Dr Angela Lamarca, Consultant Medical Oncologist at the Christie NHS Foundation Trust, Manchester, UK, agreed: “I think this is a breakthrough and based on the results, the combination of atezolizumab plus bevacizumab could become the new standard of care.”

Dr Lamarca added: “The results are clinically meaningful in the setting of advanced HCC, as well as statistically significant. The delayed deterioration in quality-of-life is also important – patients are living longer and their quality-of-life is better.”

She considered the study was well-designed, with several strengths including its large sample size, with just over 500 patients, the use of a combination endpoint of PFS and OS, assessment of response/progression by a central reviewer and analysis based on the intention-to-treat population.

Dr Lamarca also noted that the median follow-up of 8.6 months is relatively short, with the median OS for atezolizumab plus bevacizumab not yet reached.
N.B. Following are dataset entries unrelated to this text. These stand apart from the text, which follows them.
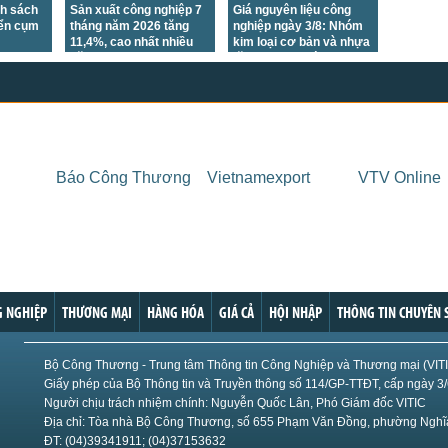
nh sách
Sản xuất công nghiệp 7
Giá nguyên liệu công
iển cụm
tháng năm 2026 tăng
nghiệp ngày 3/8: Nhóm
11,4%, cao nhất nhiều
kim loại cơ bản và nhựa
năm
tăng, nhựa đường giảm
mạnh
Báo Công Thương
Vietnamexport
VTV Online
 NGHIỆP
THƯƠNG MẠI
HÀNG HÓA
GIÁ CẢ
HỘI NHẬP
THÔNG TIN CHUYÊN 
Bộ Công Thương - Trung tâm Thông tin Công Nghiệp và Thương mại (VIT
Giấy phép của Bộ Thông tin và Truyền thông số 114/GP-TTĐT, cấp ngày 3
Người chịu trách nhiệm chính: Nguyễn Quốc Lân, Phó Giám đốc VITIC
Địa chỉ: Tòa nhà Bộ Công Thương, số 655 Phạm Văn Đồng, phường Nghĩa
ĐT: (04)39341911; (04)37153632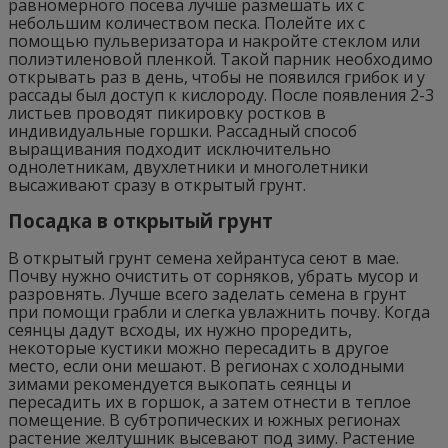
равномерного посева лучше размешать их с
небольшим количеством песка. Полейте их с
помощью пульверизатора и накройте стеклом или
полиэтиленовой пленкой. Такой парник необходимо
открывать раз в день, чтобы не появился грибок и у
рассады был доступ к кислороду. После появления 2-3
листьев проводят пикировку ростков в
индивидуальные горшки. Рассадный способ
выращивания подходит исключительно
однолетникам, двухлетники и многолетники
высаживают сразу в открытый грунт.
Посадка в открытый грунт
В открытый грунт семена хейрантуса сеют в мае.
Почву нужно очистить от сорняков, убрать мусор и
разровнять. Лучше всего заделать семена в грунт
при помощи грабли и слегка увлажнить почву. Когда
сеянцы дадут всходы, их нужно проредить,
некоторые кустики можно пересадить в другое
место, если они мешают. В регионах с холодными
зимами рекомендуется выкопать сеянцы и
пересадить их в горшок, а затем отнести в теплое
помещение. В субтропических и южных регионах
растение желтушник высевают под зиму. Растение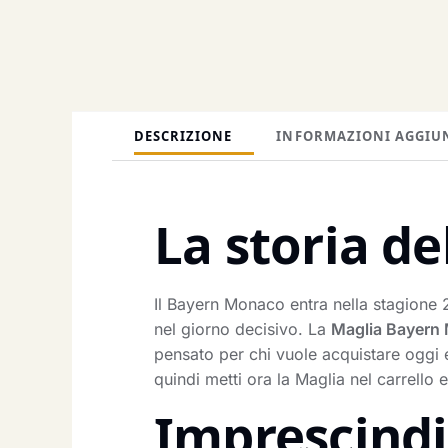
DESCRIZIONE
INFORMAZIONI AGGIU
La storia de
Il Bayern Monaco entra nella stagione 
nel giorno decisivo. La
Maglia Bayern
pensato per chi vuole acquistare oggi e
quindi metti ora la Maglia nel carrello e
Imprescindib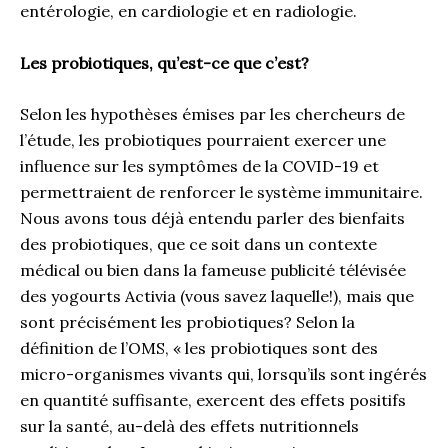
entérologie, en cardiologie et en radiologie.
Les probiotiques, qu’est-ce que c’est?
Selon les hypothèses émises par les chercheurs de
l’étude, les probiotiques pourraient exercer une
influence sur les symptômes de la COVID-19 et
permettraient de renforcer le système immunitaire.
Nous avons tous déjà entendu parler des bienfaits
des probiotiques, que ce soit dans un contexte
médical ou bien dans la fameuse publicité télévisée
des yogourts Activia (vous savez laquelle!), mais que
sont précisément les probiotiques? Selon la
définition de l’OMS, « les probiotiques sont des
micro-organismes vivants qui, lorsqu’ils sont ingérés
en quantité suffisante, exercent des effets positifs
sur la santé, au-delà des effets nutritionnels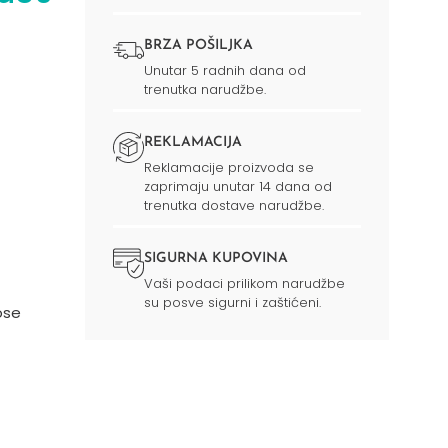
BRZA POŠILJKA
Unutar 5 radnih dana od
trenutka narudžbe.
REKLAMACIJA
Reklamacije proizvoda se
zaprimaju unutar 14 dana od
trenutka dostave narudžbe.
SIGURNA KUPOVINA
Vaši podaci prilikom narudžbe
su posve sigurni i zaštićeni.
ose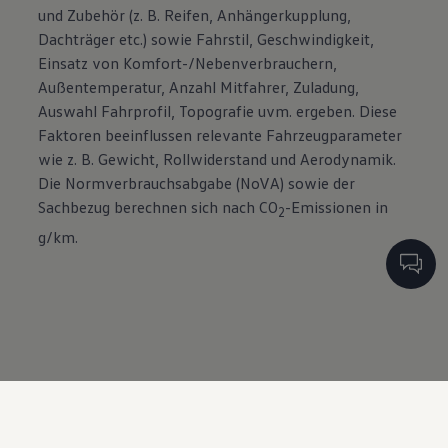
und Zubehör (z. B. Reifen, Anhängerkupplung,
Dachträger etc.) sowie Fahrstil, Geschwindigkeit,
Einsatz von Komfort-/Nebenverbrauchern,
Außentemperatur, Anzahl Mitfahrer, Zuladung,
Auswahl Fahrprofil, Topografie uvm. ergeben. Diese
Faktoren beeinflussen relevante Fahrzeugparameter
wie z. B. Gewicht, Rollwiderstand und Aerodynamik.
Die Normverbrauchsabgabe (NoVA) sowie der
Sachbezug berechnen sich nach CO
-Emissionen in
2
g/km.
Mehr
News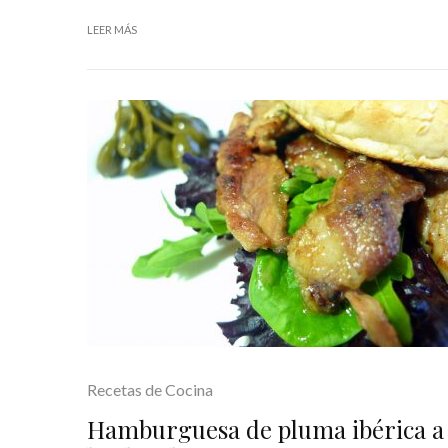
LEER MÁS
Recetas de Cocina
Hamburguesa de pluma ibérica a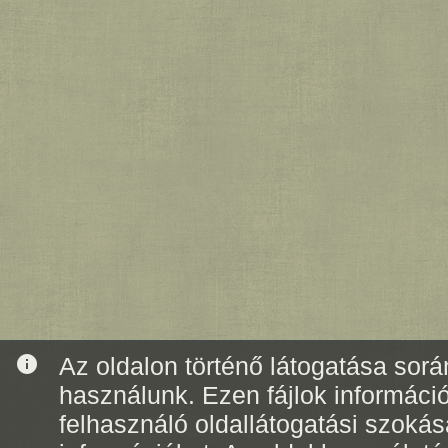
info
Az oldalon történő látogatása során
használunk. Ezen fájlok informáci
felhasználó oldallátogatási szoká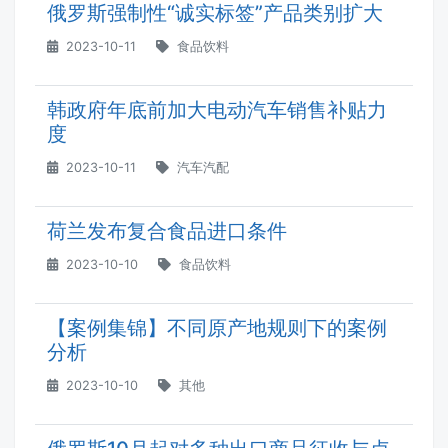
俄罗斯强制性“诚实标签”产品类别扩大
2023-10-11
食品饮料
韩政府年底前加大电动汽车销售补贴力
度
2023-10-11
汽车汽配
荷兰发布复合食品进口条件
2023-10-10
食品饮料
【案例集锦】不同原产地规则下的案例
分析
2023-10-10
其他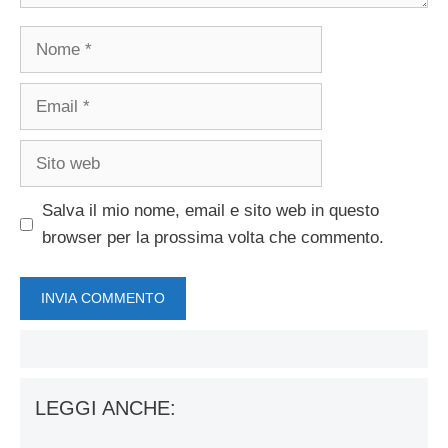
Nome
Email
Sito
web
Salva il mio nome, email e sito web in questo
browser per la prossima volta che commento.
LEGGI ANCHE: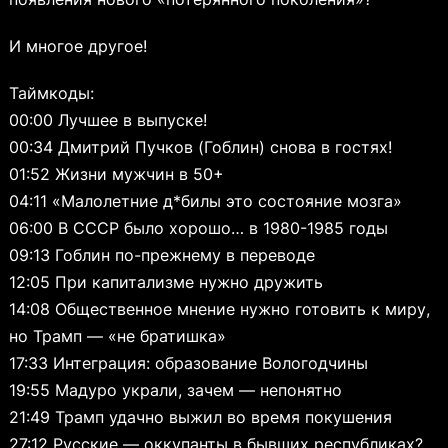
И многое другое!
Таймкоды:
00:00 Лучшее в выпуске!
00:34 Дмитрий Пучков (Гоблин) снова в гостях!
01:52 Жизни мужчин в 50+
04:11 «Малолетние д*билы это состояние мозга»
06:00 В СССР было хорошо… в 1980-1985 годы
09:13 Гоблин по-прежнему в переводе
12:05 При капитализме нужно дружить
14:08 Общественное мнение нужно готовить к миру,
но Трамп — «не братишка»
17:33 Интеграция: образование Вологодчины
19:55 Мадуро украли, зачем — непонятно
21:49 Трамп удачно выжил во время покушения
27:12 Русские — оккупанты в бывших республиках?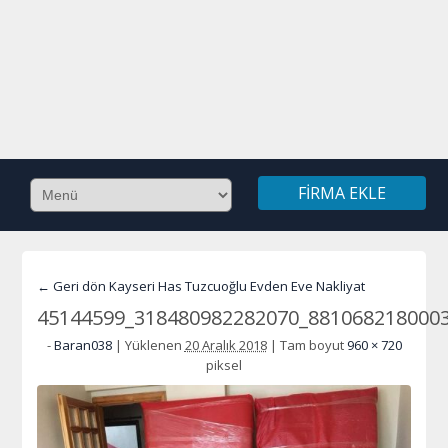
FIRMA EKLE
← Geri dön Kayseri Has Tuzcuoğlu Evden Eve Nakliyat
45144599_318480982282070_881068218000
-
Baran038
|
Yüklenen
20 Aralık 2018
|
Tam boyut
960 × 720
piksel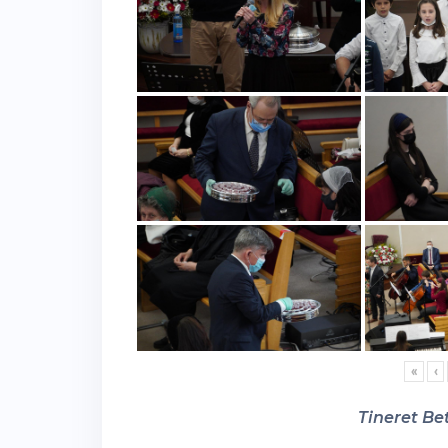
«
‹
Tineret Bet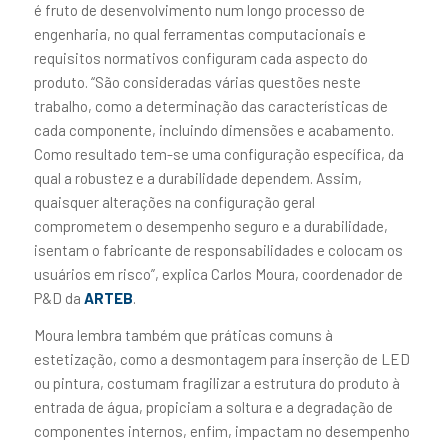
é fruto de desenvolvimento num longo processo de
engenharia, no qual ferramentas computacionais e
requisitos normativos configuram cada aspecto do
produto. “São consideradas várias questões neste
trabalho, como a determinação das características de
cada componente, incluindo dimensões e acabamento.
Como resultado tem-se uma configuração específica, da
qual a robustez e a durabilidade dependem. Assim,
quaisquer alterações na configuração geral
comprometem o desempenho seguro e a durabilidade,
isentam o fabricante de responsabilidades e colocam os
usuários em risco”, explica Carlos Moura, coordenador de
P&D da
ARTEB
.
Moura lembra também que práticas comuns à
estetização, como a desmontagem para inserção de LED
ou pintura, costumam fragilizar a estrutura do produto à
entrada de água, propiciam a soltura e a degradação de
componentes internos, enfim, impactam no desempenho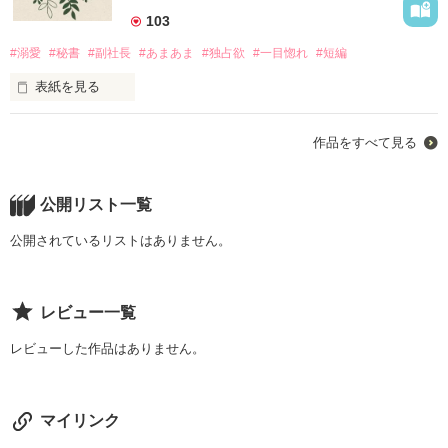
　　安藤 准　　３１歳

103
　　　　　　 ｘ　　　

#溺愛
#秘書
#副社長
#あまあま
#独占欲
#一目惚れ
#短編
　　佐野 茉優　２６歳

表紙を見る
新入社員の千堂 恵は透明感のある外見をもち、秘書室への配属
作品をすべて見る
が決まった。

作品を読む
まだ新人ということで役員秘書の担当は無く事務作業をこなし
ていたある日、残業をしていると秘書室室長と副社長の橘 柊生
公開リスト一覧
が海外出張から帰って来た。

公開されているリストはありません。
室長から紹介された時、初対面で自分を見つめている副社長に
戸惑う恵だったが、翌日には副社長秘書に任命されてしまう。

レビュー一覧
その日から副社長の溺愛と独占愛に振り回される日々が始まっ
た。

レビューした作品はありません。
あまりに愛されて…恋愛未経験の恵は、戸惑いから引いてしま
うこともしばしばあって…

マイリンク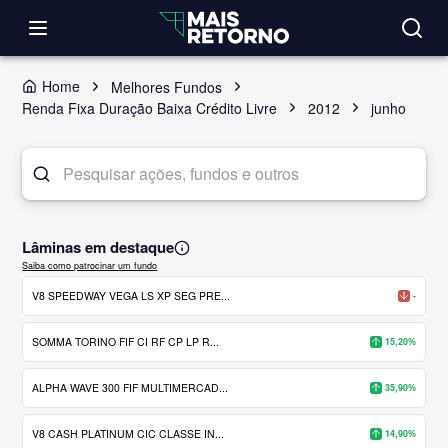
Home
Melhores Fundos
Renda Fixa Duração Baixa Crédito Livre
2012
junho
Lâminas em destaque
Saiba como patrocinar um fundo
V8 SPEEDWAY VEGA LS XP SEG PRE...
-
SOMMA TORINO FIF CI RF CP LP R...
15,20%
ALPHA WAVE 300 FIF MULTIMERCAD...
35,90%
V8 CASH PLATINUM CIC CLASSE IN...
14,90%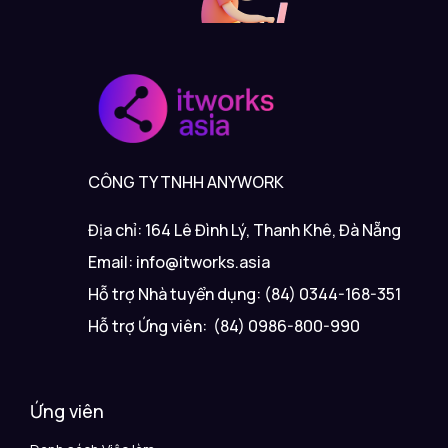
CÔNG TY TNHH ANYWORK
Địa chỉ: 164 Lê Đình Lý, Thanh Khê, Đà Nẵng
Email: info@itworks.asia
Hỗ trợ Nhà tuyển dụng: (84) 0344-168-351
Hỗ trợ Ứng viên: (84) 0986-800-990
Ứng viên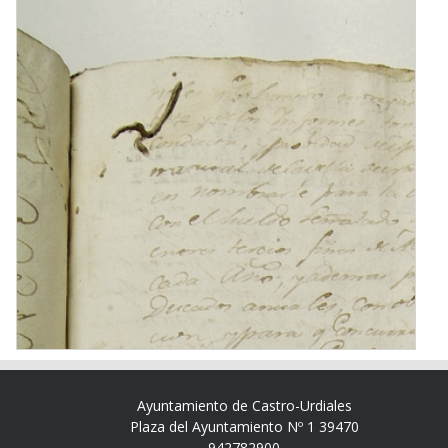
Ayuntamiento de Castro-Urdiales
Plaza del Ayuntamiento Nº 1 39470
942782900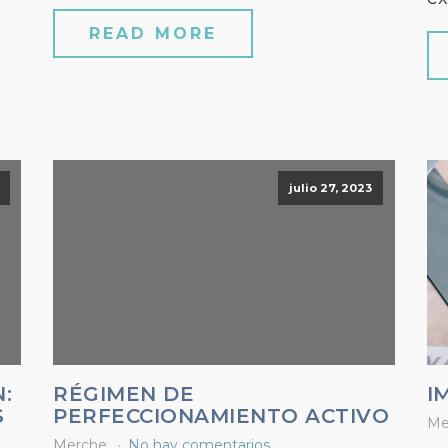
READ MORE
julio 27, 2023
:
RÉGIMEN DE
I
S
PERFECCIONAMIENTO ACTIVO
Me
Merche
No hay comentarios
Dr Chau agreed, noting that the improvement in OS is currently based on relatively immature data, with longer follow-up needed to confirm the magnitude of the OS benefit.

Looking to the future, Dr Chau said: “The combination of atezolizumab plus bevacizumab will be very useful to patients with advanced HCC as a new systemic therapy, but with the high cost of immunotherapy and anti-angiogenic agents, it will also be important that those drugs are accessible to patients.”

Study results

The phase 3 IMbrave150 study randomised 501 patients with unresectable HCC on a 2:1 basis to atezolizumab (1200mg IV every three weeks) plus bevacizumab (15mg/kg IV every three weeks) or sorafenib (400mg twice daily). The patients continued with their assigned treatment until unacceptable toxicity or loss of clinical benefit as judged by study investigators.

Results showed the hazard ratio (HR) for OS was 0.58 (95 per cent CI 0.42, 0.79, p=0.0006) after a median follow-up of 8.6 months. The median OS had not yet been reached for atezolizumab plus bevacizumab compared to 13.2 months for patients randomised to sorafenib. Median PFS was also significantly increased (median 6.8 vs 4.3 months, HR 0.59, 95 per cent CI 0.47, 0.76, p<0.0001).

Overall response rate was more than twice as high with atezolizumab plus bevacizumab compared to sorafenib (27 per cent vs 12 per cent, p<0.0001) based on independent assessment using RECIST 1.1 criteria and similarly increased using HCC mRECIST criteria (33 per cent vs 13 per cent, p<0.0001). Atezolizumab plus bevacizumab delayed deterioration in quality-of-life compared to sorafenib.

Grade 3-4 adverse events occurred in 57 per cent of patients treated with atezolizumab plus bevacizumab and 55 per cent of those receiving sorafenib. Grade 5 adverse events occurred in 5 per cent and 6 per cent of patients, respectively.